--- Task requirements ---
Find the line containing "focal_mm: 3.6" in the listing below; reproduce it and every line after, exactly. Skip pictures.

++++

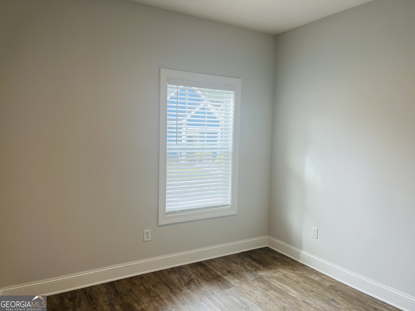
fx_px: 312
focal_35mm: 26
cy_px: 156
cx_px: 208
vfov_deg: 53.1
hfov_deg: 67.3
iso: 40
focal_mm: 5.1
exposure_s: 1/120
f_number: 1.6
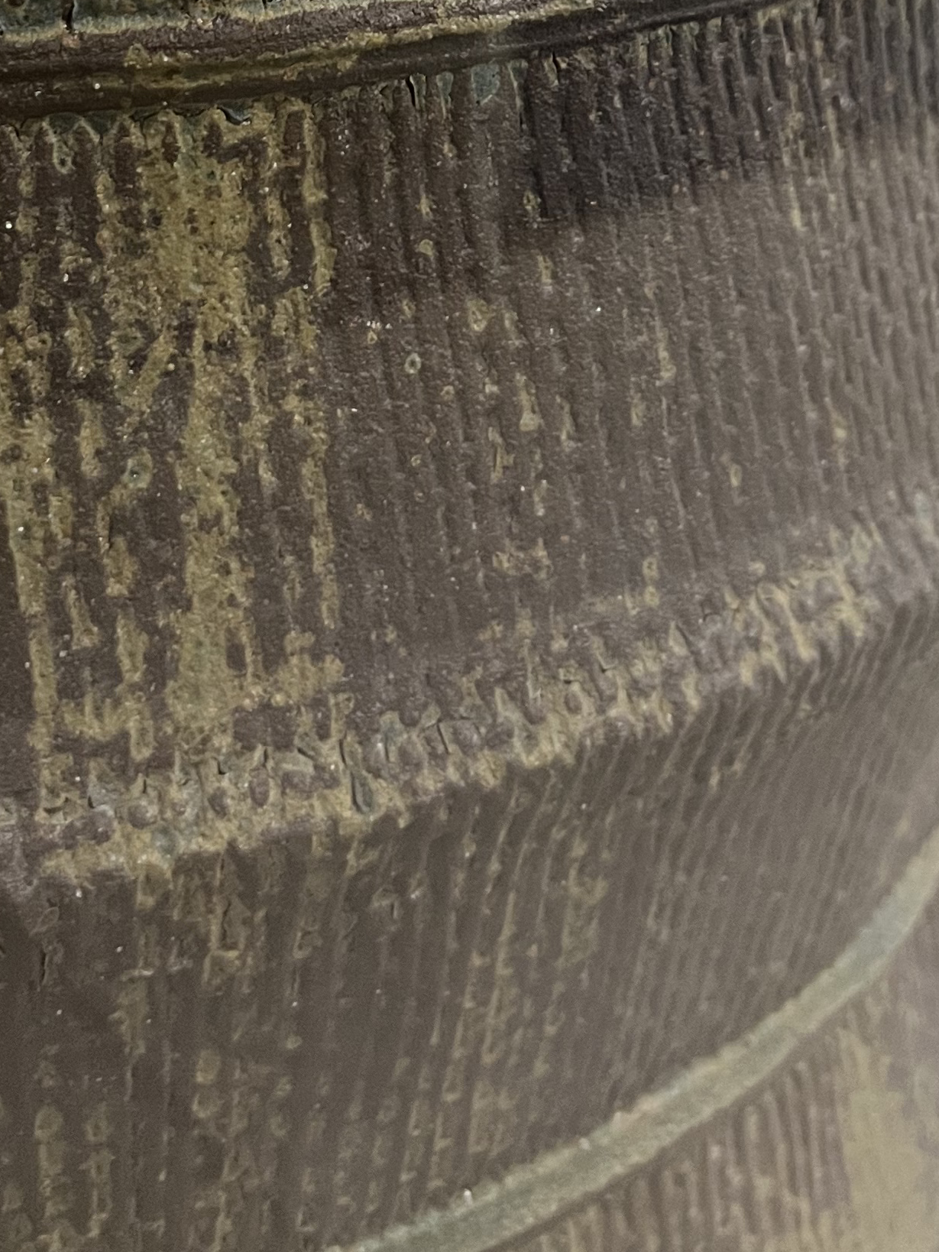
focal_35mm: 64
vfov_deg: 27.1
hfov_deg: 22.9
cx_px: 513
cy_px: -208
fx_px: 2314
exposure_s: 1/40
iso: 400
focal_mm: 5.7
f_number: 1.5
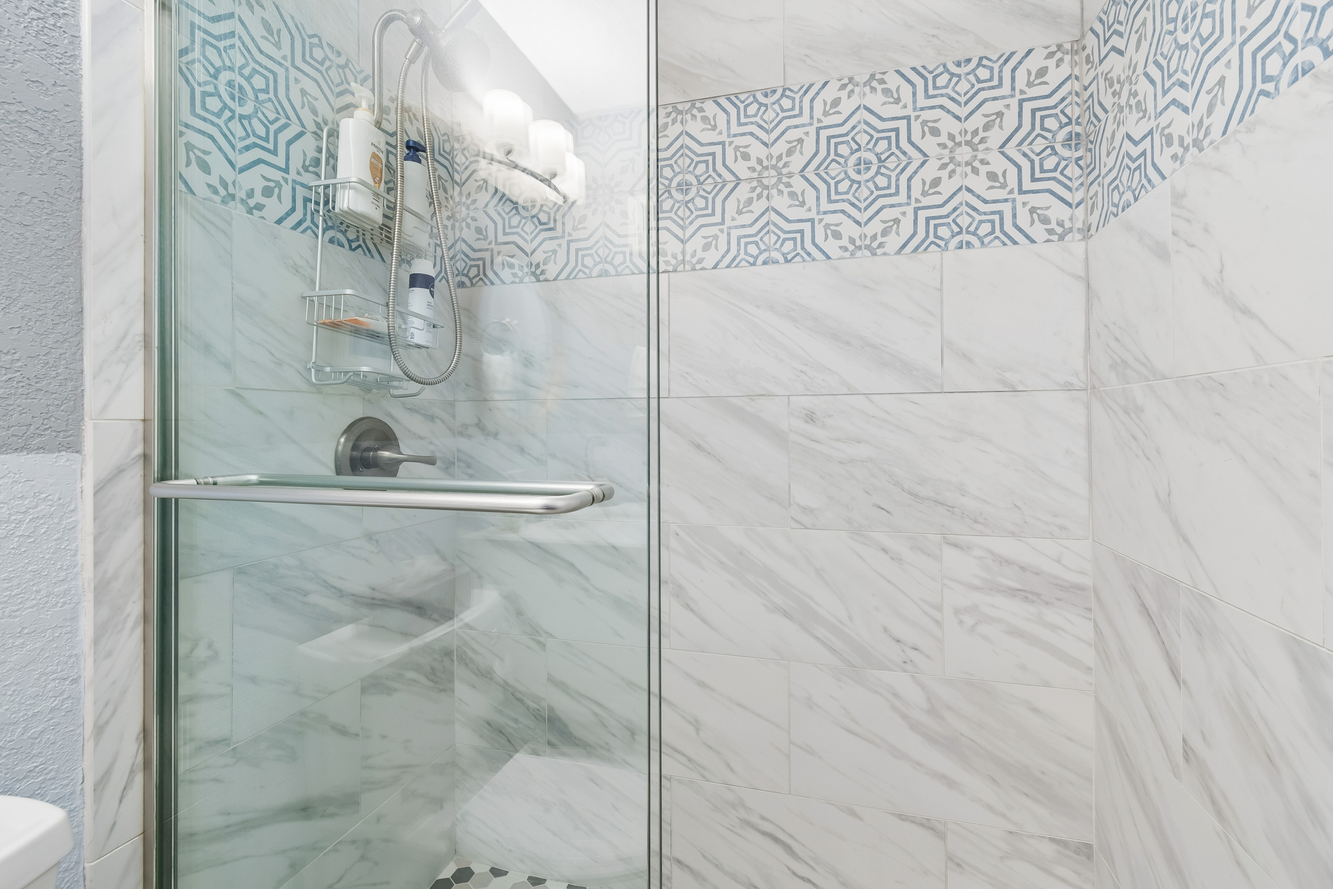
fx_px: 555
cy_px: 444
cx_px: 666
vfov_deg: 77.3
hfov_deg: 100.4
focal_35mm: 15
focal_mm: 10
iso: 100
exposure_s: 1/15
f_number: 7.1
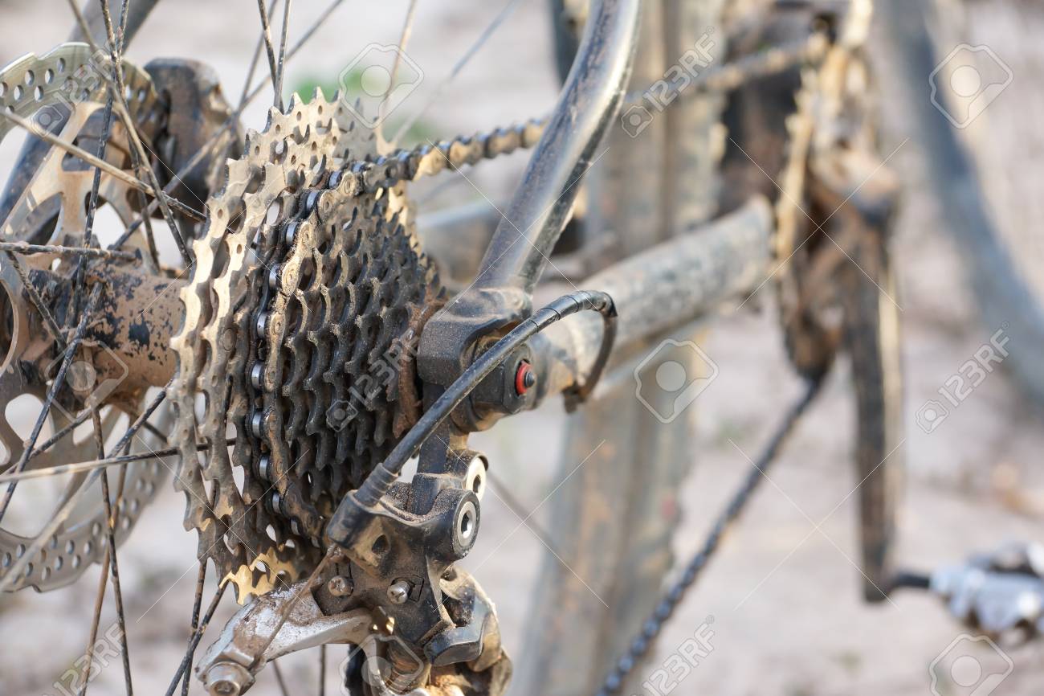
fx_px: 2392
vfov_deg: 16.5
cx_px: 522
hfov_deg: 24.6
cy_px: 348
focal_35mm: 82
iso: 640
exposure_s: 1/350
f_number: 5.6
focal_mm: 55
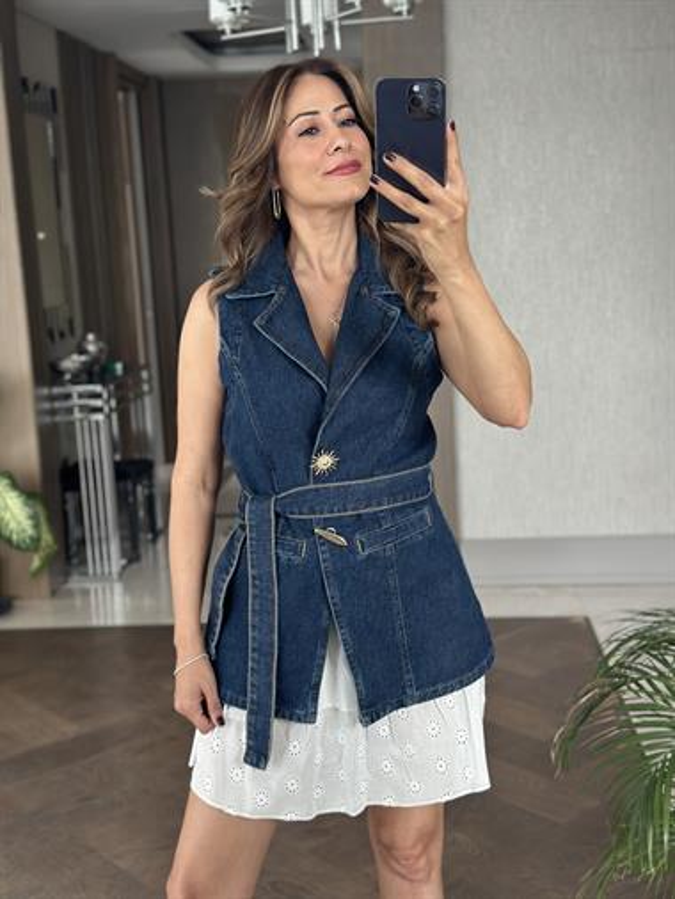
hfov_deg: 30.3
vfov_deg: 39.6
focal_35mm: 48
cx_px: 338
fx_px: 1247
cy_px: 450
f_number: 1.78
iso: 125
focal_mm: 6.86
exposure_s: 1/60
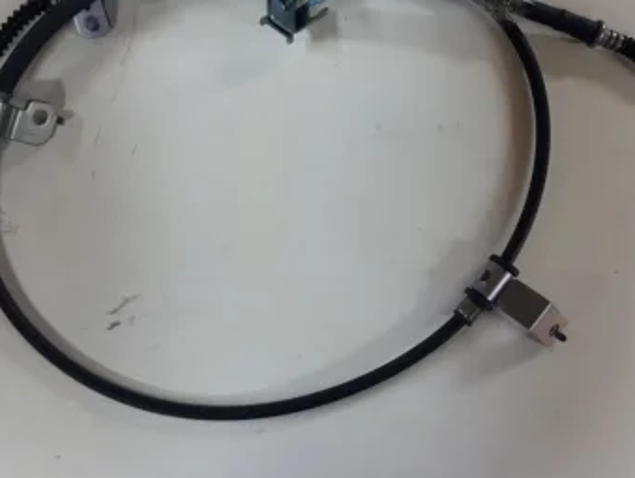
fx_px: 643
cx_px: 320
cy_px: 182
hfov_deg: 52.6
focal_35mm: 35
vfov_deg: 40.5
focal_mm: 3.6
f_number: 1.9
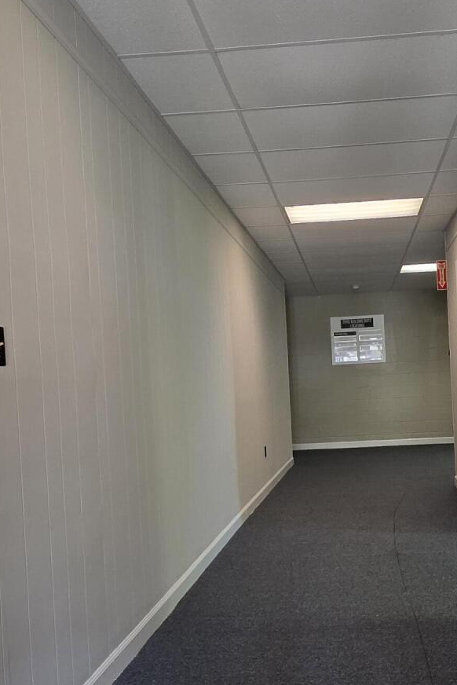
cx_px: 316
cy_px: 399
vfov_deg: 59.9
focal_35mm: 31
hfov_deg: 41.6
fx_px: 590
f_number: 1.9
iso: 200
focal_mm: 2.2
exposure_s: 1/120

++++

--- Solution to this problem ---
focal_mm: 3.6
f_number: 1.9
cx_px: 316
cy_px: 399
vfov_deg: 59.9
focal_35mm: 31
hfov_deg: 41.6
fx_px: 590
f_number: 1.9
iso: 200
focal_mm: 2.2
exposure_s: 1/120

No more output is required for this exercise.